**PROBLEM DESCRIPTION**.
Once you find the line with "После запуска приложения" in the data below, transcribe exactly each line from there to the line with "Desktop GUI application", inclusive, and nothing else. Drop the pictures.

_ _ _ _

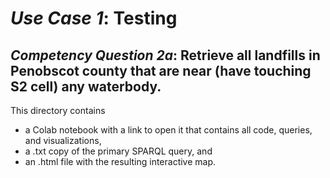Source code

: # *Use Case 1*: **Testing**

## *Competency Question 2a*: **Retrieve all landfills in Penobscot county that are near (have touching S2 cell) any waterbody.**

This directory contains 
- a Colab notebook with a link to open it that contains all code, queries, and visualizations,
- a .txt copy of the primary SPARQL query, and
- an .html file with the resulting interactive map.
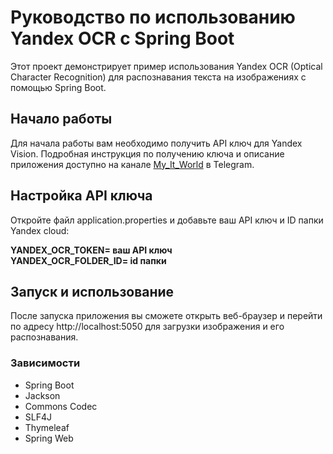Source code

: # Руководство по использованию Yandex OCR с Spring Boot

Этот проект демонстрирует пример использования Yandex OCR (Optical Character Recognition) для распознавания текста на изображениях с помощью Spring Boot.

## Начало работы

Для начала работы вам необходимо получить API ключ для Yandex Vision. 
Подробная инструкция по получению ключа и описание приложения доступно на канале [My_It_World](https://t.me/my_it_word ) в Telegram.

## Настройка API ключа
Откройте файл application.properties и добавьте ваш API ключ и ID папки Yandex cloud:

**YANDEX_OCR_TOKEN= ваш API ключ** <br />
**YANDEX_OCR_FOLDER_ID= id папки**

## Запуск и использование
После запуска приложения вы сможете открыть веб-браузер и перейти по адресу http://localhost:5050 для загрузки изображения и его распознавания.

### Зависимости
* Spring Boot
* Jackson
* Commons Codec
* SLF4J
* Thymeleaf
* Spring Web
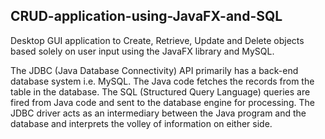 ## CRUD-application-using-JavaFX-and-SQL

Desktop GUI application to Create, Retrieve, Update and Delete objects based solely on user input using the JavaFX library and MySQL.

The JDBC (Java Database Connectivity) API primarily has a back-end database system i.e. MySQL. The Java code fetches the records from the table in the database. The SQL (Structured Query Language) queries are fired from Java code and sent to the database engine for processing. The JDBC driver acts as an intermediary between the Java program and the database and interprets the volley of information on either side.
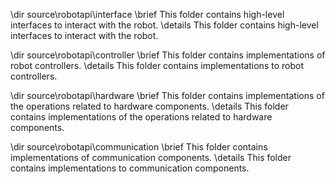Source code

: \dir source\robotapi\interface
\brief This folder contains high-level interfaces to interact with the robot.
\details This folder contains high-level interfaces to interact with the robot.

\dir source\robotapi\controller
\brief This folder contains implementations of robot controllers.
\details This folder contains implementations to robot controllers.

\dir source\robotapi\hardware
\brief This folder contains implementations of the operations related to hardware components.
\details This folder contains implementations of the operations related to hardware components.

\dir source\robotapi\communication
\brief This folder contains implementations of communication components.
\details This folder contains implementations to communication components.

_ _ _ _

**TASK RESULT**.
После запуска приложения вы сможете открыть веб-браузер и перейти по адресу http://localhost:5050 для загрузки изображения и его распознавания.

### Зависимости
* Spring Boot
* Jackson
* Commons Codec
* SLF4J
* Thymeleaf
* Spring Web
 ## CRUD-application-using-JavaFX-and-SQL

Desktop GUI application to Create, Retrieve, Update and Delete objects based solely on user input using the JavaFX library and MySQL.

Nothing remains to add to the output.